LEVELS OF TAX CREDIT REWARDS
Central Air Conditioning
If you buy a new ENERGY STAR certified central air conditioner you can also qualify for a $300 home improvement tax credit. It can be an additional unit or a replacement unit, but it must be central air, versus a window unit. For replacements, note that you’ll probably have to replace the device that pushes the cool air through the ducts, as well as the cooling unit itself.
How about another $300 deduction on your taxes? Replace your water heater with a more energy-efficient model. For example, a solar water heater. The amount of the potential tax credit depends on the type and model of unit you get.
If you can’t invest in a solar water heater, look for more efficient models of other heaters. Electric water heaters must have an energy factor of at least 2. Gas, oil or propane hot water heaters must have an energy factor of at least .82 or a thermal efficiency of at least 90%.
Renewable Energy Devices
There are even better tax credits for people who install solar and wind equipment in their home. The credit is equal to 30% of the entire cost, including installation, with no upper limit. Solar panels count, as long as they’re used for generating electricity in your home. Solar-powered water heaters count as well unless they’re for a swimming pool or hot tub.

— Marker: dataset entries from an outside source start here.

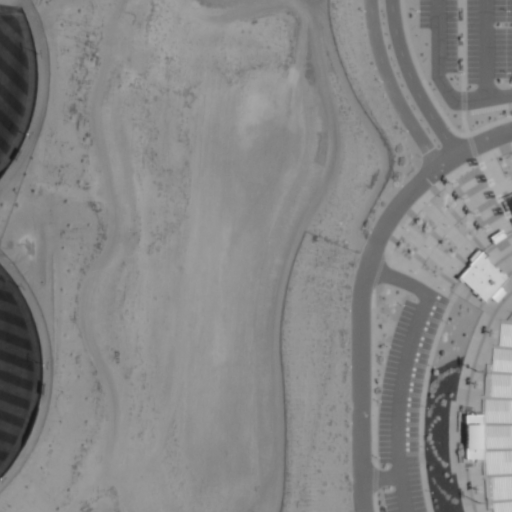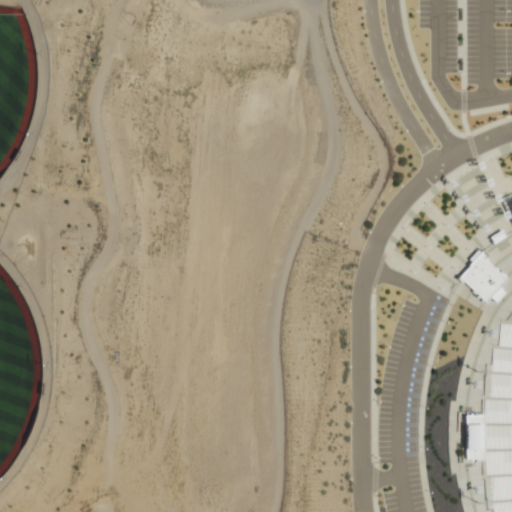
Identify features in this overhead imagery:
road: (487, 48)
parking lot: (469, 56)
road: (445, 78)
park: (14, 81)
road: (412, 81)
road: (391, 87)
stadium: (56, 227)
road: (369, 287)
stadium: (448, 348)
road: (404, 370)
park: (15, 371)
stadium: (484, 385)
road: (384, 476)
building: (480, 511)
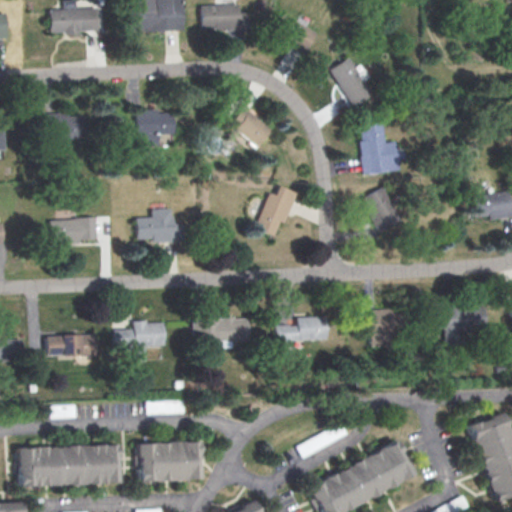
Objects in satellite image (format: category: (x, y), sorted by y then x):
building: (161, 13)
building: (152, 15)
building: (221, 15)
building: (220, 16)
building: (72, 18)
building: (69, 19)
building: (2, 22)
building: (1, 24)
building: (289, 32)
building: (291, 32)
road: (242, 72)
building: (350, 78)
building: (347, 81)
building: (62, 123)
building: (148, 124)
building: (248, 124)
building: (62, 125)
building: (148, 125)
building: (247, 126)
building: (0, 137)
building: (0, 138)
building: (373, 148)
building: (374, 150)
building: (488, 203)
building: (487, 204)
building: (377, 207)
building: (378, 208)
building: (271, 209)
building: (271, 209)
building: (154, 225)
building: (157, 225)
building: (69, 228)
building: (72, 228)
road: (256, 277)
building: (508, 306)
building: (509, 309)
building: (459, 315)
building: (455, 321)
building: (383, 325)
building: (219, 326)
building: (377, 326)
building: (219, 327)
building: (300, 327)
building: (299, 328)
building: (135, 337)
building: (134, 339)
building: (66, 343)
building: (68, 343)
building: (9, 348)
building: (10, 348)
road: (329, 403)
building: (162, 406)
building: (59, 410)
road: (123, 423)
building: (319, 438)
road: (324, 450)
building: (494, 450)
building: (492, 453)
building: (168, 458)
building: (165, 460)
building: (64, 464)
building: (66, 464)
building: (357, 478)
building: (358, 479)
road: (121, 499)
road: (374, 499)
building: (456, 502)
building: (8, 506)
building: (11, 507)
building: (244, 507)
building: (247, 508)
building: (146, 510)
building: (77, 511)
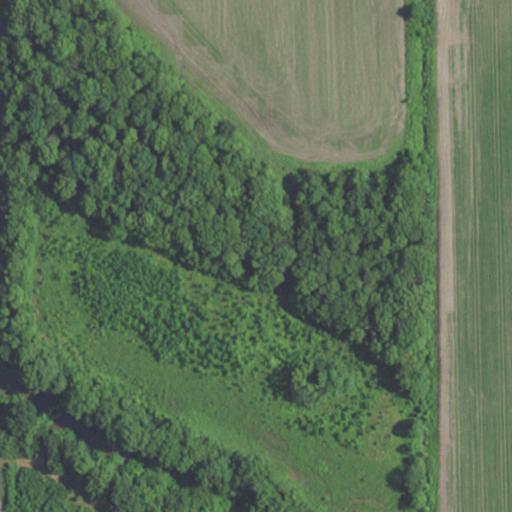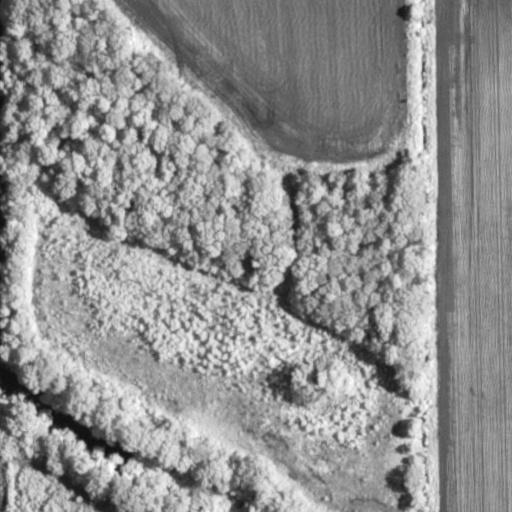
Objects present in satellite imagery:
road: (443, 256)
road: (1, 496)
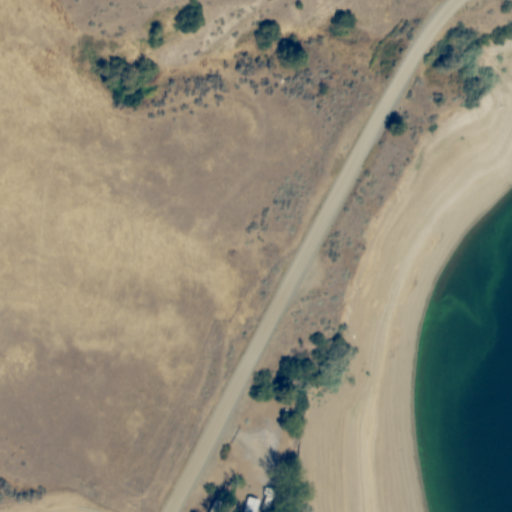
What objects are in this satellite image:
road: (306, 252)
road: (238, 438)
building: (267, 501)
building: (250, 505)
road: (74, 510)
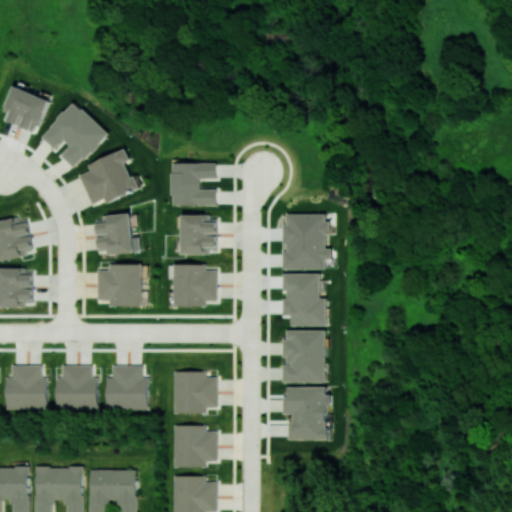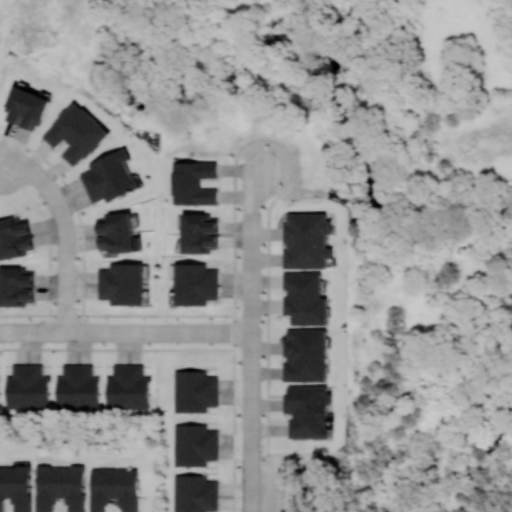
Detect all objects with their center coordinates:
river: (359, 82)
park: (373, 92)
building: (27, 108)
building: (76, 133)
road: (2, 168)
road: (28, 174)
building: (109, 177)
building: (193, 183)
road: (76, 206)
building: (117, 233)
building: (199, 234)
building: (14, 238)
building: (306, 240)
park: (329, 245)
road: (66, 255)
road: (49, 256)
building: (121, 283)
building: (194, 284)
building: (15, 286)
building: (304, 298)
road: (251, 308)
road: (116, 315)
road: (0, 329)
road: (126, 329)
building: (305, 355)
building: (27, 387)
building: (77, 387)
building: (128, 387)
building: (194, 390)
building: (307, 411)
park: (104, 442)
building: (194, 444)
road: (251, 481)
building: (15, 486)
building: (60, 487)
building: (113, 489)
building: (194, 493)
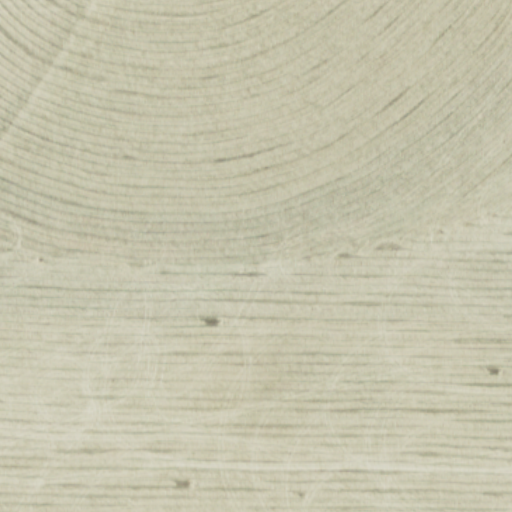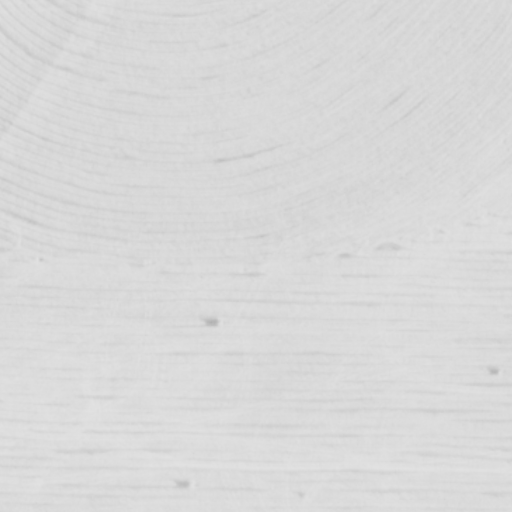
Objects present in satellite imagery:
crop: (255, 256)
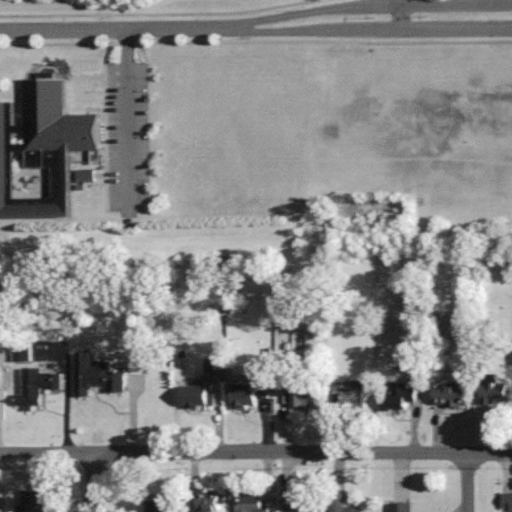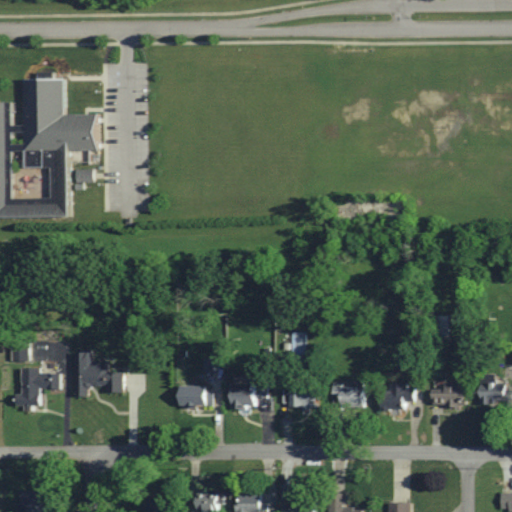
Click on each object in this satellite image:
road: (443, 14)
road: (187, 19)
building: (42, 151)
building: (443, 328)
building: (98, 374)
building: (39, 385)
building: (496, 389)
building: (251, 394)
building: (198, 395)
building: (351, 395)
building: (452, 395)
building: (305, 396)
building: (400, 396)
road: (255, 450)
road: (90, 482)
road: (468, 482)
building: (32, 501)
building: (210, 502)
building: (252, 503)
building: (304, 503)
building: (341, 503)
building: (155, 506)
building: (400, 507)
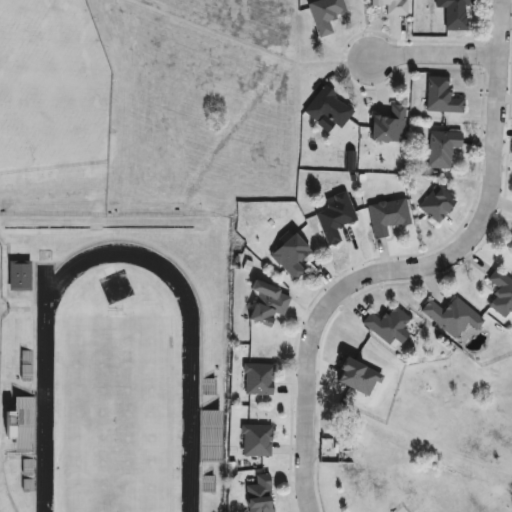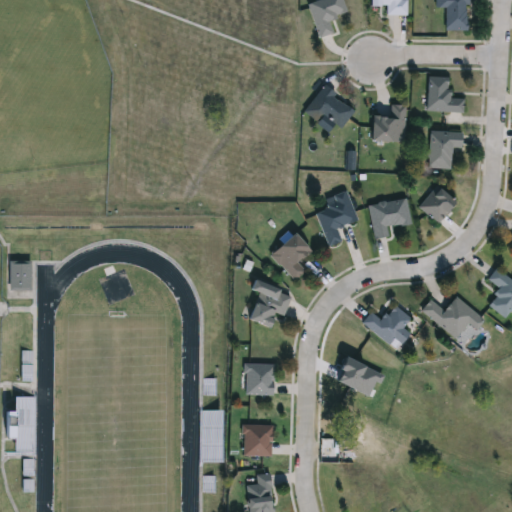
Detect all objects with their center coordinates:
building: (389, 6)
building: (389, 6)
building: (323, 14)
building: (452, 14)
building: (452, 14)
building: (323, 15)
road: (235, 40)
road: (435, 50)
building: (439, 97)
building: (440, 97)
park: (147, 108)
building: (326, 108)
building: (327, 109)
building: (386, 126)
building: (387, 127)
building: (440, 149)
building: (440, 149)
building: (435, 206)
building: (435, 206)
building: (386, 217)
building: (386, 217)
building: (333, 219)
building: (334, 219)
building: (288, 257)
building: (289, 257)
road: (414, 264)
building: (18, 277)
building: (18, 277)
building: (500, 294)
building: (500, 295)
building: (265, 304)
building: (265, 304)
building: (450, 317)
building: (450, 318)
building: (384, 325)
building: (384, 325)
building: (257, 380)
building: (257, 380)
building: (208, 437)
building: (213, 437)
building: (255, 441)
building: (255, 442)
building: (256, 495)
building: (257, 495)
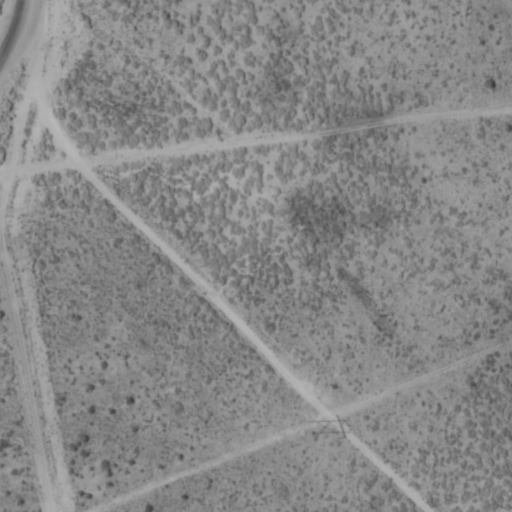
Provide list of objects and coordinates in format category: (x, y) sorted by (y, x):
road: (9, 17)
road: (255, 137)
road: (189, 274)
power tower: (301, 425)
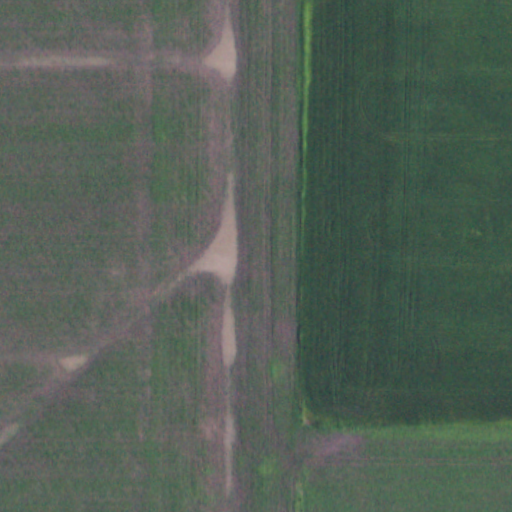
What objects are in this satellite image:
crop: (406, 211)
crop: (178, 278)
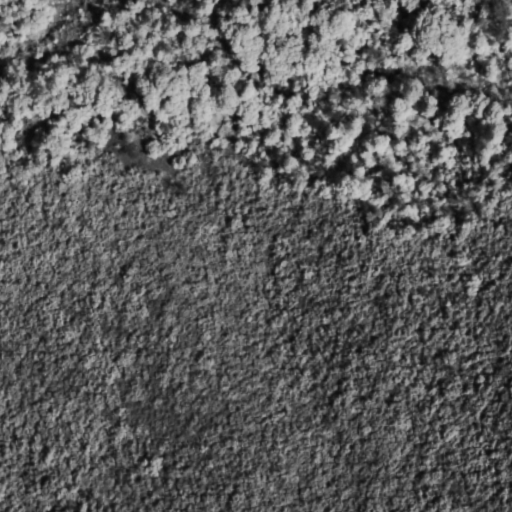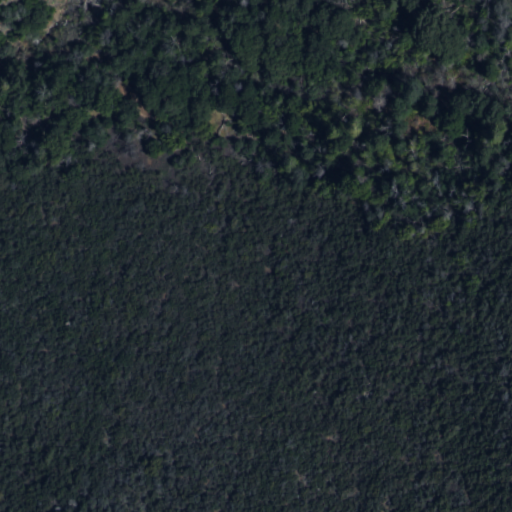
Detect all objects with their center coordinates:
road: (164, 94)
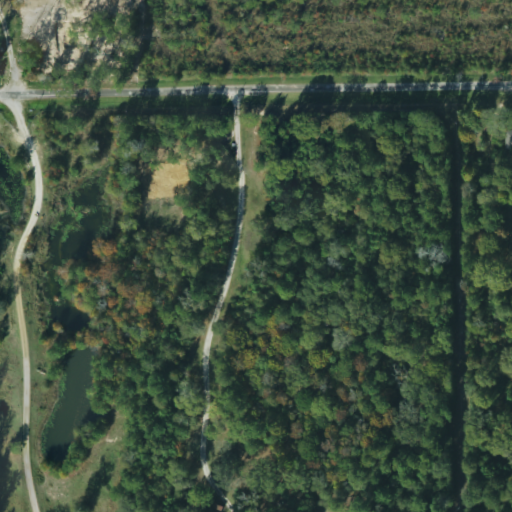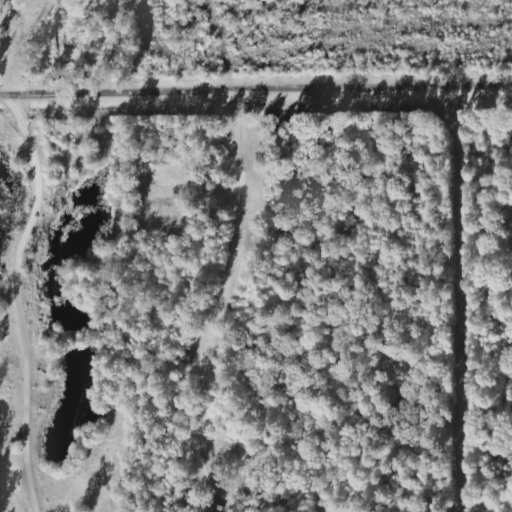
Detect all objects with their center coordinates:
road: (256, 98)
building: (508, 138)
road: (32, 252)
road: (229, 308)
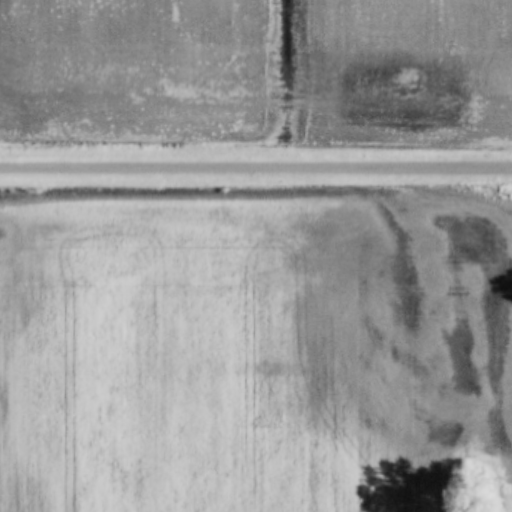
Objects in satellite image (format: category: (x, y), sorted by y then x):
road: (256, 165)
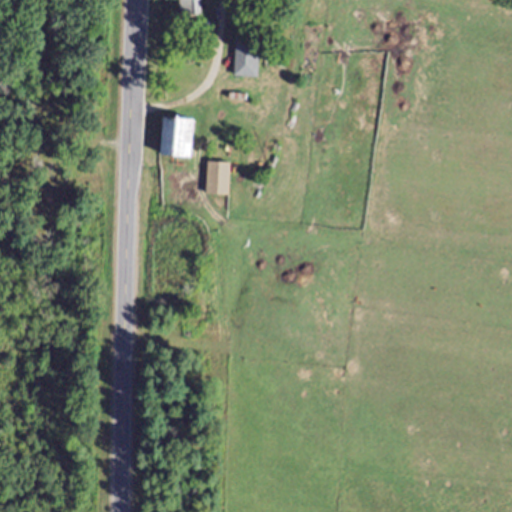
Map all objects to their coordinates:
building: (191, 12)
building: (245, 66)
building: (171, 147)
building: (49, 173)
building: (215, 188)
road: (128, 256)
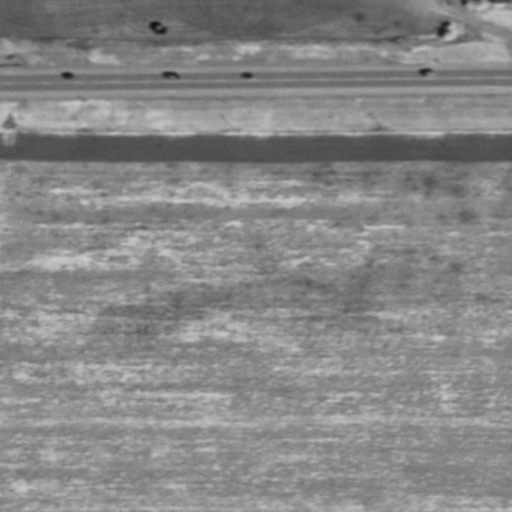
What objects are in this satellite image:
crop: (205, 26)
road: (256, 86)
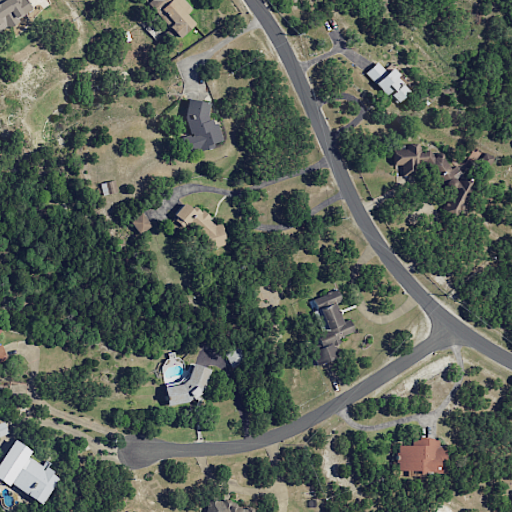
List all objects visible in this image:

For the 92% of you who cannot, or don’t want to, install solar and wind devices in your home, that’s what we are here for. While you won’t get access to the tax credits, you will be supporting renewable energy – and can still focus on the many additional ways to get tax credits for energy efficiency outlined in this article.
While renewable energy devices can earn tax credits in both your primary and secondary (vacation) homes, standard, non-renewable energy devices like windows, A/C, etc. will only count for your primary residence. It must be an existing home (not one you build new) and unfortunately, it can’t be a rental. For more eligibility requirements, click here.
Please note that like most tax laws, the terms can change. Check Energy.gov each year to see what tax credits can be claimed in your state. To claim your tax deductions for non-business/residential energy credits, use IRS Form 5695.
Energy-Smart This Year = More Money Back Next Year
Remember that the same credits available for your 2017 tax return will also apply in 2018. Keep track of all your expenditures for home repairs and improvements this year, and always choose ENERGY STAR certified products, available across more than 70 categories. You’ll save money on your utility bills, too, because these products can reduce your home energy use by up to 30%!